══ Text segment
Edwards F. Rullman, 94, formerly of Red Bank, passed away peacefully on Wednesday, Feb. 3, bringing to a close a full life well lived.
A longtime resident of South Wellfleet, Massachusetts, and Brooklyn Heights, New York, he spent the last three years in residence at Broad Reach in Chatham.
He was born in Red Bank on October 10, 1921 to Margaret Edwards Rullman and Dr. Walter A. Rullman, a World War I Veteran and prominent surgeon who practiced medicine in Red Bank for 50 years and was the chief of surgery at Riverview Hospital.
The beautiful, historic home on West Front Street that included his father’s medical practice is now gone and is the site of the Riverside Gardens Park.
He attended Blair Academy in Blairstown where he was competitive in track and field. He attended Yale as an undergraduate where he continued in track and field competition and earned his bachelor of arts in 1944.
He served in the US Army Signal Corp during World War II, and after the war in occupied Vienna, attaining the rank of 1st Lieutenant.
Ed often recalled his happy childhood spent sailing, fishing, crabbing and ice boating on the Shrewsbury River. His passion for sailing and interest in boatbuilding, hull design and maritime history continued throughout his life and inspired his choice of architecture as a career.
In the early 1930s, he was part of a group of young teens from the Monmouth Boat Club who started an amateur sailing organization which became known as the Barefoot Yacht Club.
════
══ Excerpted records
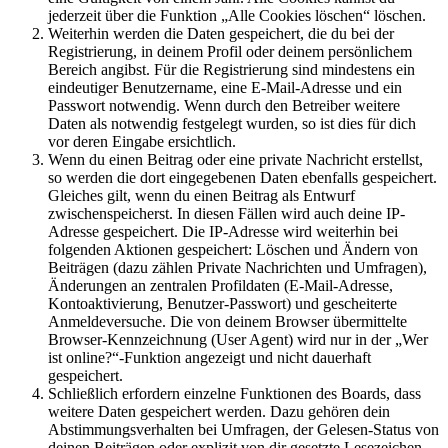
jederzeit über die Funktion „Alle Cookies löschen“ löschen.
Weiterhin werden die Daten gespeichert, die du bei der
Registrierung, in deinem Profil oder deinem persönlichem
Bereich angibst. Für die Registrierung sind mindestens ein
eindeutiger Benutzername, eine E-Mail-Adresse und ein
Passwort notwendig. Wenn durch den Betreiber weitere
Daten als notwendig festgelegt wurden, so ist dies für dich
vor deren Eingabe ersichtlich.
Wenn du einen Beitrag oder eine private Nachricht erstellst,
so werden die dort eingegebenen Daten ebenfalls gespeichert.
Gleiches gilt, wenn du einen Beitrag als Entwurf
zwischenspeicherst. In diesen Fällen wird auch deine IP-
Adresse gespeichert. Die IP-Adresse wird weiterhin bei
folgenden Aktionen gespeichert: Löschen und Ändern von
Beiträgen (dazu zählen Private Nachrichten und Umfragen),
Änderungen an zentralen Profildaten (E-Mail-Adresse,
Kontoaktivierung, Benutzer-Passwort) und gescheiterte
Anmeldeversuche. Die von deinem Browser übermittelte
Browser-Kennzeichnung (User Agent) wird nur in der „Wer
ist online?“-Funktion angezeigt und nicht dauerhaft
gespeichert.
Schließlich erfordern einzelne Funktionen des Boards, dass
weitere Daten gespeichert werden. Dazu gehören dein
Abstimmungsverhalten bei Umfragen, der Gelesen-Status von
deinen Beiträgen oder explizit von dir gesetzte Lesezeichen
════
Work instructions:
Using the obituary of Edwards F. Rullman, answer these questions:
1. Where did he live for the last three years of his life?
2. What rank did he attain in the US Army Signal Corp?
3. What name did the amateur sailing organization started by the Monmouth Boat Club teens come to be known by?

Solution to the problem:
1. Broad Reach in Chatham
2. 1st Lieutenant
3. The Barefoot Yacht Club